Repeat word for word the lines from the one containing "scientific name: Aythya americana" through the end of the rows, and leave out the pictures.

------ Data in this exercise ------

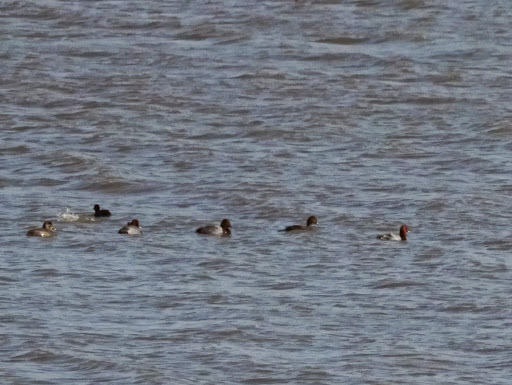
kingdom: Animalia
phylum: Chordata
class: Aves
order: Anseriformes
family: Anatidae
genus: Aythya
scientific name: Aythya americana
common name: Redhead
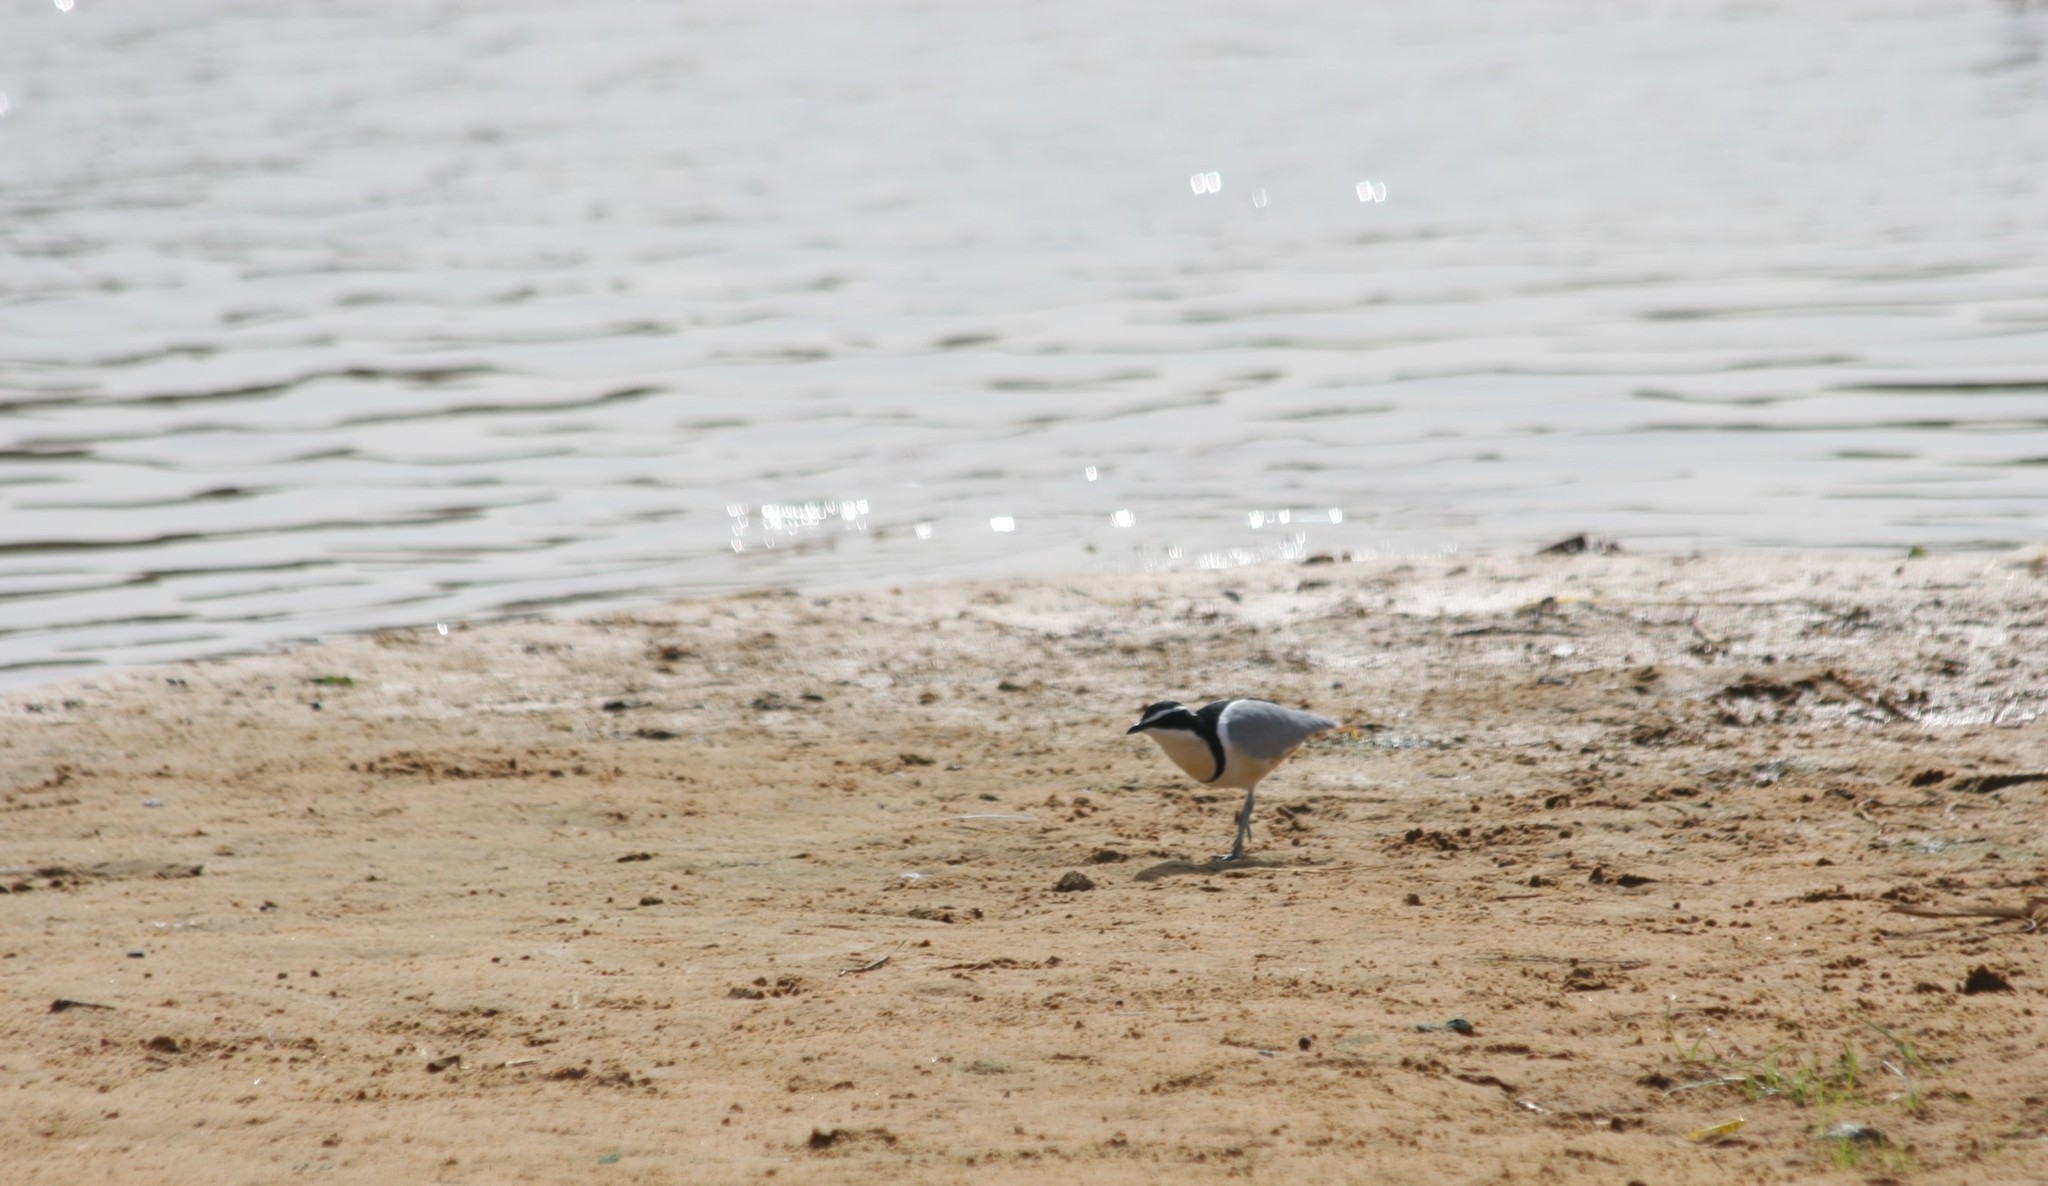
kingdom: Animalia
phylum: Chordata
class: Aves
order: Charadriiformes
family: Pluvianidae
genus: Pluvianus
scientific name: Pluvianus aegyptius
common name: Egyptian plover
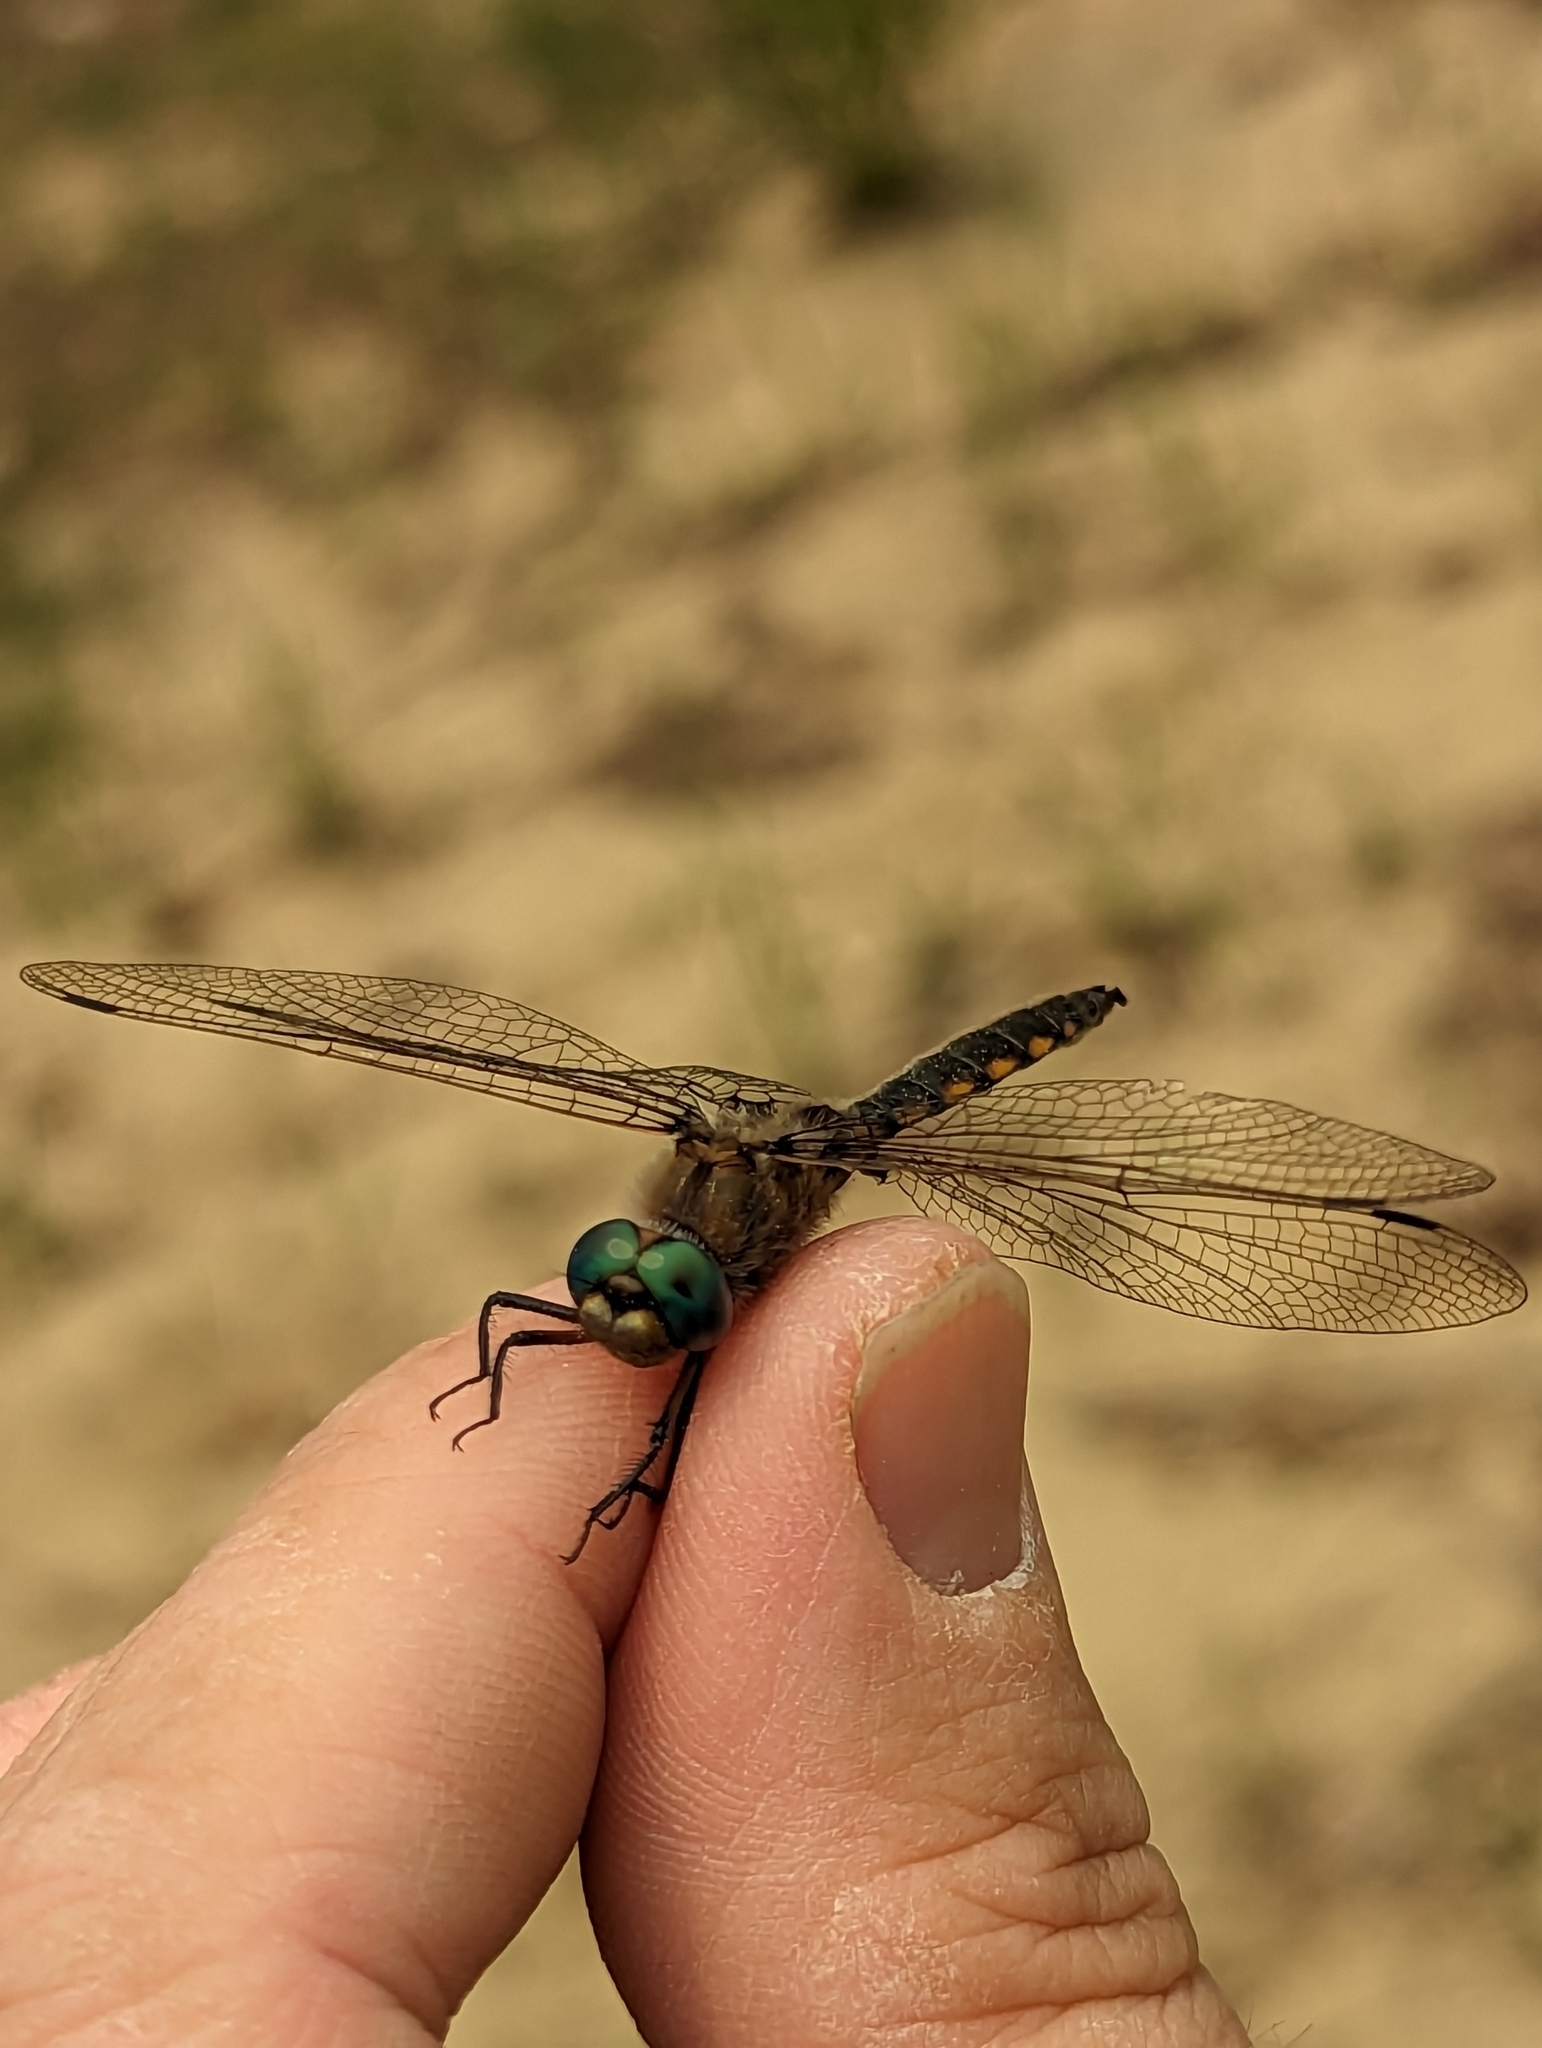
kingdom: Animalia
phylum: Arthropoda
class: Insecta
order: Odonata
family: Corduliidae
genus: Epitheca
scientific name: Epitheca canis
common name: Beaverpond baskettail
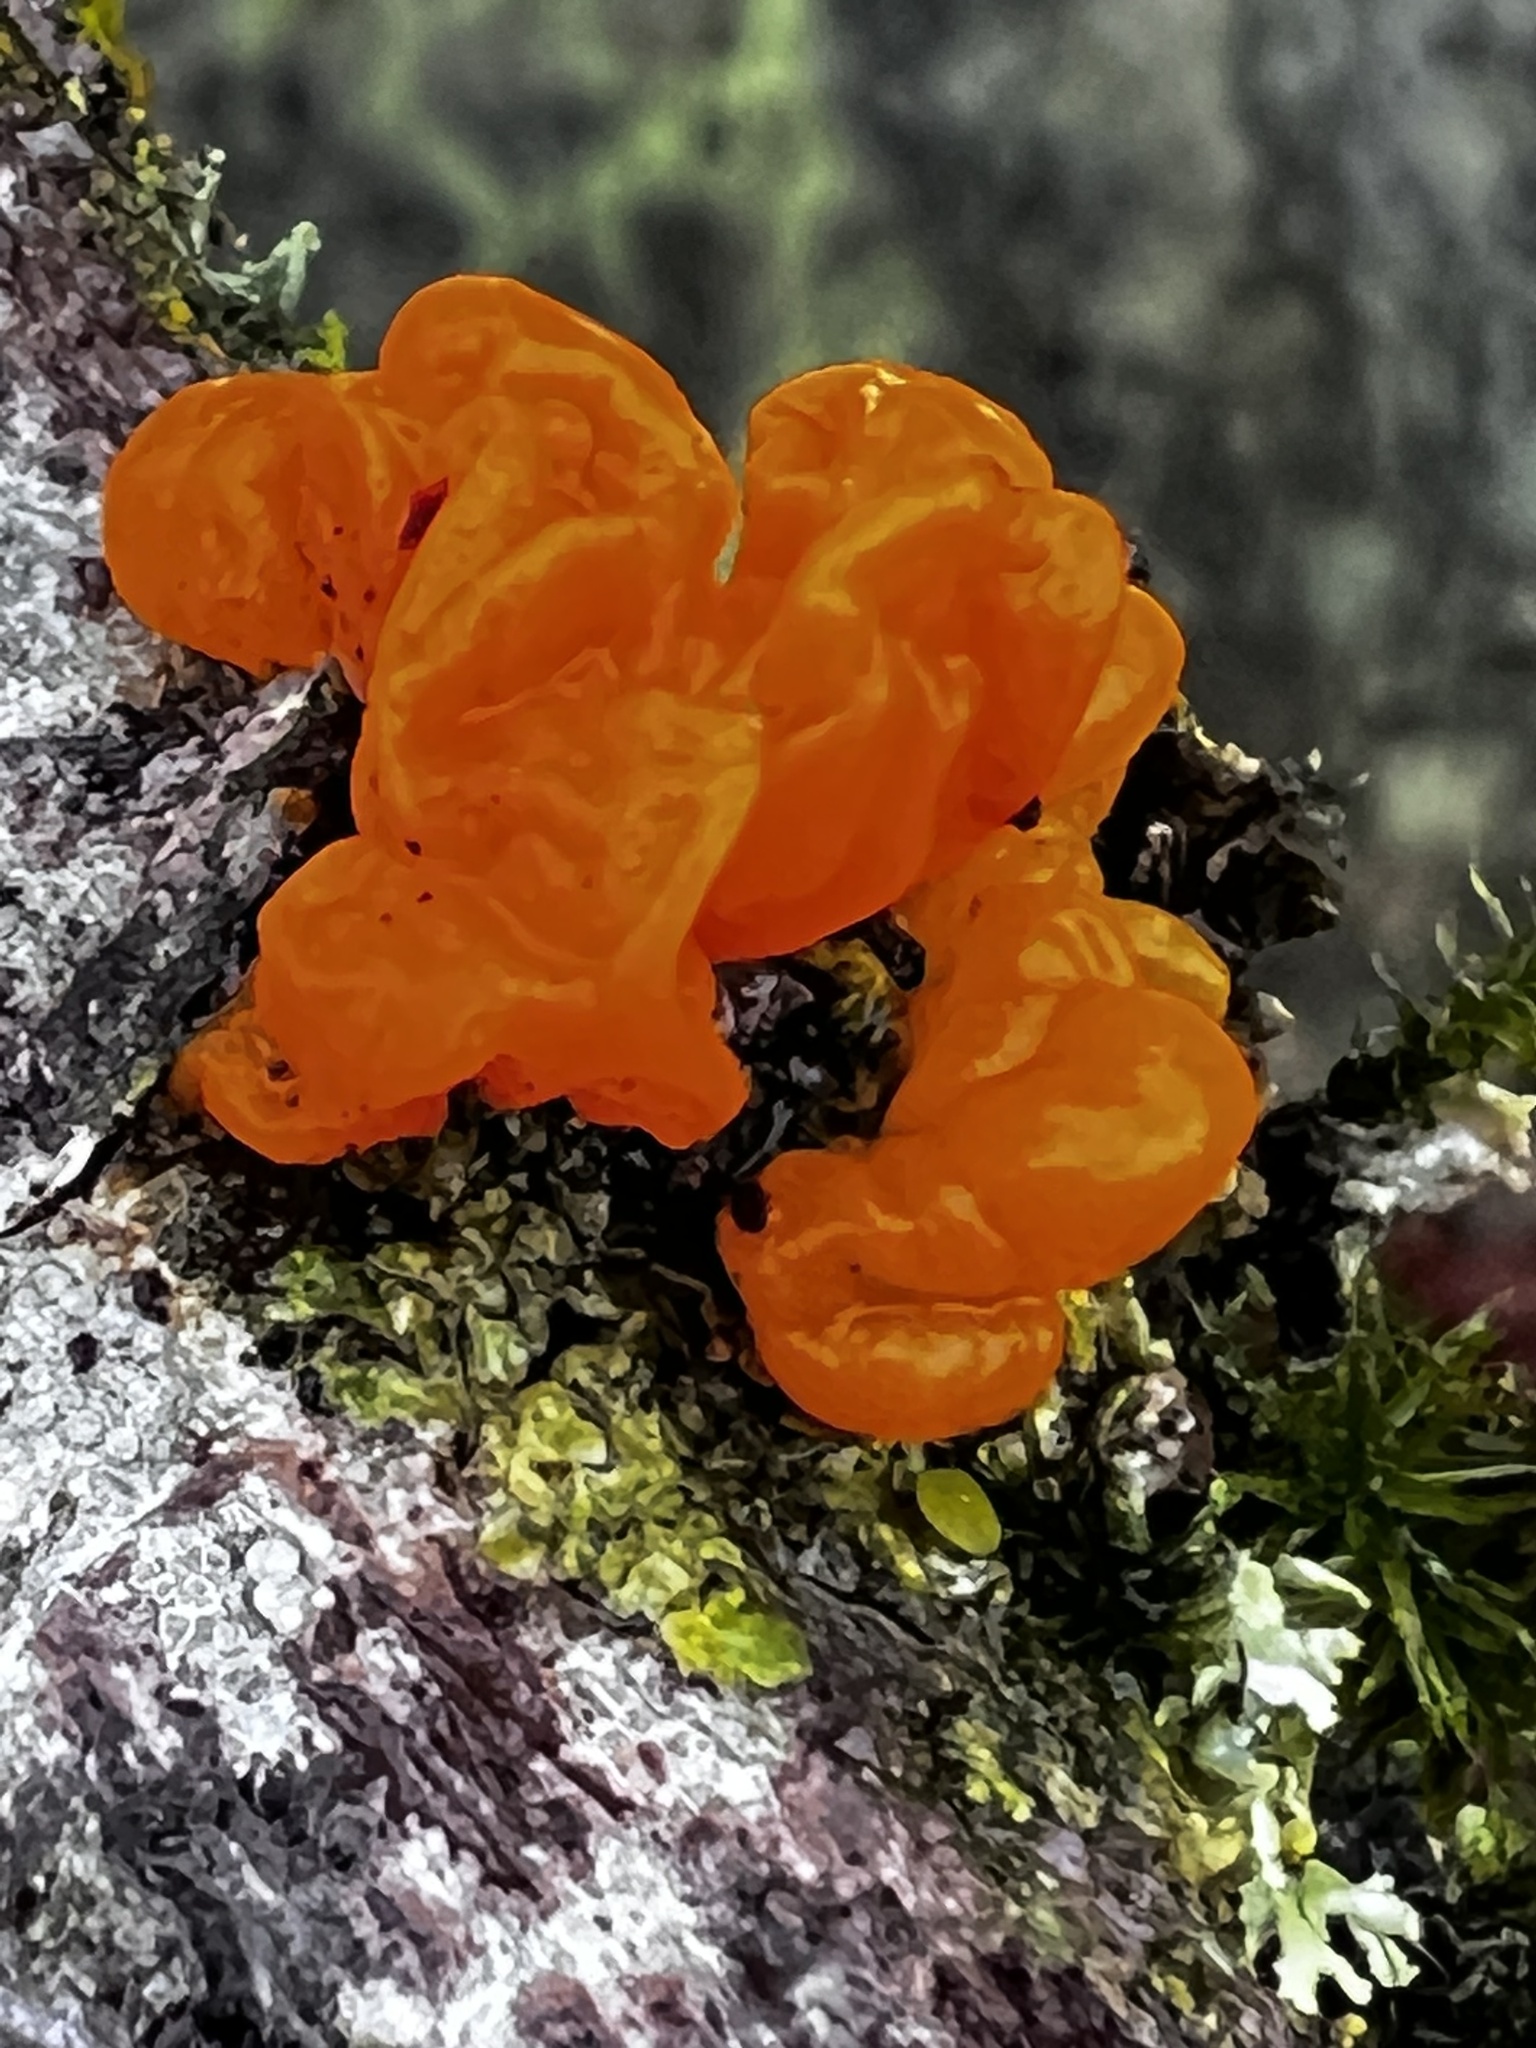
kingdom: Fungi
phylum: Basidiomycota
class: Tremellomycetes
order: Tremellales
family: Tremellaceae
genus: Tremella
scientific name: Tremella mesenterica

------

**Expected answer:**
scientific name: Aythya americana
common name: Redhead
kingdom: Animalia
phylum: Chordata
class: Aves
order: Charadriiformes
family: Pluvianidae
genus: Pluvianus
scientific name: Pluvianus aegyptius
common name: Egyptian plover
kingdom: Animalia
phylum: Arthropoda
class: Insecta
order: Odonata
family: Corduliidae
genus: Epitheca
scientific name: Epitheca canis
common name: Beaverpond baskettail
kingdom: Fungi
phylum: Basidiomycota
class: Tremellomycetes
order: Tremellales
family: Tremellaceae
genus: Tremella
scientific name: Tremella mesenterica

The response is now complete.